Exercise objective »
Locate the string "middle" in the listing below. Copy every line where it is found.

Record set »
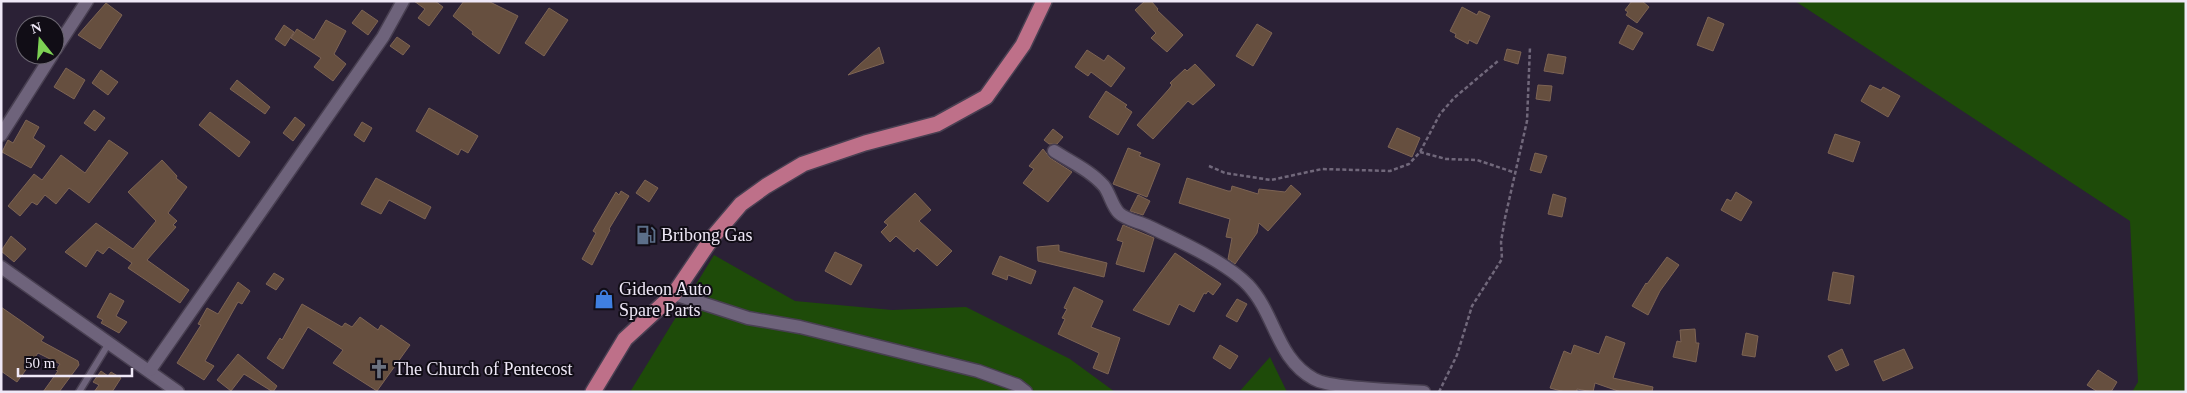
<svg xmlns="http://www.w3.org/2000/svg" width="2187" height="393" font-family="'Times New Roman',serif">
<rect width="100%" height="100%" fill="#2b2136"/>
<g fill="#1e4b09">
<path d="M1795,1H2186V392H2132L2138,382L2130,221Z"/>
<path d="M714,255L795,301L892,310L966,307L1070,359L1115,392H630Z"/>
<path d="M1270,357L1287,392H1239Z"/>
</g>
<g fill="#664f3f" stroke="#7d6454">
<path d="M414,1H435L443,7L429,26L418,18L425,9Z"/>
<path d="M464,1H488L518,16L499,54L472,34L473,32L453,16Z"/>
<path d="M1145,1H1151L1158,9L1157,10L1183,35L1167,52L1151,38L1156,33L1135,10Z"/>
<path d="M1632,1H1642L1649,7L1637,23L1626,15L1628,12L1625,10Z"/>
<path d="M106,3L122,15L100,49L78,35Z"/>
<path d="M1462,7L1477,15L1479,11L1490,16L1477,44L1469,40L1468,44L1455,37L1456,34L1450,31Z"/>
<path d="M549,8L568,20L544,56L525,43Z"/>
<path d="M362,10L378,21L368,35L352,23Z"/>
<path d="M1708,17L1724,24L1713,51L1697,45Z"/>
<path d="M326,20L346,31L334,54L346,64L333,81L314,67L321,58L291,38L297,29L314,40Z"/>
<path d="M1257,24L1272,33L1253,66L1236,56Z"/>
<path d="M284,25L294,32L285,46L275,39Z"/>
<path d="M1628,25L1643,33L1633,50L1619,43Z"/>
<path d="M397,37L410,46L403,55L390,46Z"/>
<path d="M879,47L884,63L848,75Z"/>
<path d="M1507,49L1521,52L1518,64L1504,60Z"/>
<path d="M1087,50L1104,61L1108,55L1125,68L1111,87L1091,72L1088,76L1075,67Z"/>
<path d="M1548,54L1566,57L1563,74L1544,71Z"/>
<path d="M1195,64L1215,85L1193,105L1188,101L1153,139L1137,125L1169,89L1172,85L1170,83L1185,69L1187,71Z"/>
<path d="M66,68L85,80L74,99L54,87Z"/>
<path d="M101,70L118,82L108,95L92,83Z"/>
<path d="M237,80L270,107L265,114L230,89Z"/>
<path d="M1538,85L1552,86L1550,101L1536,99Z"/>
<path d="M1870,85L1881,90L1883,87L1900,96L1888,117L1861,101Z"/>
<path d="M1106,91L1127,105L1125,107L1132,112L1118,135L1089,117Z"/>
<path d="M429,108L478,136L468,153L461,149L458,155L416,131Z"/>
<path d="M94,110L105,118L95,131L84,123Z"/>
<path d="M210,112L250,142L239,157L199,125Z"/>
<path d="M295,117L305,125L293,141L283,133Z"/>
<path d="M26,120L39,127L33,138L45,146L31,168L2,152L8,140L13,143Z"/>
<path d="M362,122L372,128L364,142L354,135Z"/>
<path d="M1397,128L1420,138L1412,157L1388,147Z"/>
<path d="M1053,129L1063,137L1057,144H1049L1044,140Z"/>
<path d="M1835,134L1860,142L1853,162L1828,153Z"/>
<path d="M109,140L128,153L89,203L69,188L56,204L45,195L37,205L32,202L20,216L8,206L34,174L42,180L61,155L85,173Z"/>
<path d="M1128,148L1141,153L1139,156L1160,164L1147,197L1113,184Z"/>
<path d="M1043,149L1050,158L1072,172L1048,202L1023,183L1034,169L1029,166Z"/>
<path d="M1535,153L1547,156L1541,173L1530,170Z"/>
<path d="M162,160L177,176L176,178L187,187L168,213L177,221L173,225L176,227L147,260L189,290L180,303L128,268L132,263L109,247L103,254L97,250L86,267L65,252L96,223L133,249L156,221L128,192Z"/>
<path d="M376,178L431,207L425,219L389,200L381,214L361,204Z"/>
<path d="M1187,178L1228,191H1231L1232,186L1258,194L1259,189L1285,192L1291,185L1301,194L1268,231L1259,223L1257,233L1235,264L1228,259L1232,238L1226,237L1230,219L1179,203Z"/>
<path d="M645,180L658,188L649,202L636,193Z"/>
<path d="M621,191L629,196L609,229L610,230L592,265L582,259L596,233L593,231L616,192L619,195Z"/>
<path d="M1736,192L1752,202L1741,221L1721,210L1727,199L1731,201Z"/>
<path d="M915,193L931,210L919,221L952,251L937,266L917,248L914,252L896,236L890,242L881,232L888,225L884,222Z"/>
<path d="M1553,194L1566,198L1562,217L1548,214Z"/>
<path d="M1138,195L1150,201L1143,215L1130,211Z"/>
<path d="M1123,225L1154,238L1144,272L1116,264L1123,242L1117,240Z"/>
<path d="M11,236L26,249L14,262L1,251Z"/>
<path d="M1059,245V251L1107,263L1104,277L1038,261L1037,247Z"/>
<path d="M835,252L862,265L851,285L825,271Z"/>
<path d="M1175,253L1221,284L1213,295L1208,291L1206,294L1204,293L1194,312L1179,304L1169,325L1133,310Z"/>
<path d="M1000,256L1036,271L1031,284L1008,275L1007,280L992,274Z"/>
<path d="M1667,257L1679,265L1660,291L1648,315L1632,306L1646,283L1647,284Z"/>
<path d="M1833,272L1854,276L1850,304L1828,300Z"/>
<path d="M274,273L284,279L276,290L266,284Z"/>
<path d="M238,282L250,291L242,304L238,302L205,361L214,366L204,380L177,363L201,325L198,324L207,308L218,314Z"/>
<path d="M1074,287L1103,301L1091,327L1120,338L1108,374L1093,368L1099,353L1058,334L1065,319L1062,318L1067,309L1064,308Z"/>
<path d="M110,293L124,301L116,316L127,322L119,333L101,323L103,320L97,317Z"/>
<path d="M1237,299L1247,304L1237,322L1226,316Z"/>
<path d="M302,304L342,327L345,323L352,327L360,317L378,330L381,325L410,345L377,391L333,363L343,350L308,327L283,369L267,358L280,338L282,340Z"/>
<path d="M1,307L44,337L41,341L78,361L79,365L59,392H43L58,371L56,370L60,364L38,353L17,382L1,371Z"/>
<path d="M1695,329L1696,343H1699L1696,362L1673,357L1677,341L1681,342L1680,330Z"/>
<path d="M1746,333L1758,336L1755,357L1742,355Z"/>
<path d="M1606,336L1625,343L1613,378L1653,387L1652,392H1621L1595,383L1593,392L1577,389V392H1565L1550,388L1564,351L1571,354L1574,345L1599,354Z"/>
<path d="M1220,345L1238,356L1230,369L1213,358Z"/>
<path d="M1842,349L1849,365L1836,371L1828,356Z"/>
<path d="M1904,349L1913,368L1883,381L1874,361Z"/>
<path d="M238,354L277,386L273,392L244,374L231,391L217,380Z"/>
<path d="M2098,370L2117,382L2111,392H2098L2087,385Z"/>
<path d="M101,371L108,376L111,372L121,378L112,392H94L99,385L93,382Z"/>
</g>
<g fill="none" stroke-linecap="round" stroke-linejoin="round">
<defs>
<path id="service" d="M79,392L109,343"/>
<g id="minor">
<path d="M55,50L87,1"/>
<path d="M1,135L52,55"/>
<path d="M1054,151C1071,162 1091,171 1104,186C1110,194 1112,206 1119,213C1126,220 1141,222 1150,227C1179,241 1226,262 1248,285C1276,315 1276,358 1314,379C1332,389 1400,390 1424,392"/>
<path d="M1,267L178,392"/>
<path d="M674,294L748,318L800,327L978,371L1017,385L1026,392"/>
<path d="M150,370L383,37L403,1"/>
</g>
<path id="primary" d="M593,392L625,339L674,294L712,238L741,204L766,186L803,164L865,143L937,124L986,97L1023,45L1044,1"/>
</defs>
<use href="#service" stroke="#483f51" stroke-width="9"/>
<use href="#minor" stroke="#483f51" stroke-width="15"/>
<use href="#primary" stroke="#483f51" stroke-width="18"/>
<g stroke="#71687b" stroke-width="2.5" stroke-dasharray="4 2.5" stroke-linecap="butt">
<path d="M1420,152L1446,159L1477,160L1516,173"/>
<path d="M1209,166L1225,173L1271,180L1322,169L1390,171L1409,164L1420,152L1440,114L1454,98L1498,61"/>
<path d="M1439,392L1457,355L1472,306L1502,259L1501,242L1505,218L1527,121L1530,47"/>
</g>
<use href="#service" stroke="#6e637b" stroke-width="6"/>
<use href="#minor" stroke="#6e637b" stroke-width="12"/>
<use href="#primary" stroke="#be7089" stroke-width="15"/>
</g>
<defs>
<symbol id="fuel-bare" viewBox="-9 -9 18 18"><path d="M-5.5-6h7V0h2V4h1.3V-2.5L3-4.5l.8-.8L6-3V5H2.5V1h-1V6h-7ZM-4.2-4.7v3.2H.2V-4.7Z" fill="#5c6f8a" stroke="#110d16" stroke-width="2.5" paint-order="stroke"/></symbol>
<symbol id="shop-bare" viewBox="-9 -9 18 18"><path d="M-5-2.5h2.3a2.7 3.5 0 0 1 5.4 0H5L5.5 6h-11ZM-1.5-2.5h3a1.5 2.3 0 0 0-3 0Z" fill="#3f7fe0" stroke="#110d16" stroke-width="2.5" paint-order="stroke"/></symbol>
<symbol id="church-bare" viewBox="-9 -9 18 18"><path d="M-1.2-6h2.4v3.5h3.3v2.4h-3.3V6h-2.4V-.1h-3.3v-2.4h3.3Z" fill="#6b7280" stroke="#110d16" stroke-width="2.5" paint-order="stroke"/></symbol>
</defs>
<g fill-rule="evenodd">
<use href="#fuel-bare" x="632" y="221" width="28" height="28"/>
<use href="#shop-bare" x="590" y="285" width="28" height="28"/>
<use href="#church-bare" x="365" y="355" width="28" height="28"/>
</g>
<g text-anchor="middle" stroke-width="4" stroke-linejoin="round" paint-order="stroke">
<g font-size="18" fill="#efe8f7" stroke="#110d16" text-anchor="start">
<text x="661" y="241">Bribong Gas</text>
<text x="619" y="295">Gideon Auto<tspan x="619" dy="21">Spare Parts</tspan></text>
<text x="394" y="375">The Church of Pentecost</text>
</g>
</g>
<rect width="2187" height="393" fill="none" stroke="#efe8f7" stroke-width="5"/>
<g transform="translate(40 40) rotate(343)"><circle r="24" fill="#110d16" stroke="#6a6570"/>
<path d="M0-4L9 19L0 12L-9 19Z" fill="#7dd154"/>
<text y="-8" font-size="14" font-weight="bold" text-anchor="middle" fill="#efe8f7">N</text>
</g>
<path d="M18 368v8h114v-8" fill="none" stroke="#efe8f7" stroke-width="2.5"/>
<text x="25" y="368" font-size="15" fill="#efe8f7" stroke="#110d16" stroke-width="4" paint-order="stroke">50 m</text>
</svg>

Your response »
<g text-anchor="middle" stroke-width="4" stroke-linejoin="round" paint-order="stroke">
<text y="-8" font-size="14" font-weight="bold" text-anchor="middle" fill="#efe8f7">N</text>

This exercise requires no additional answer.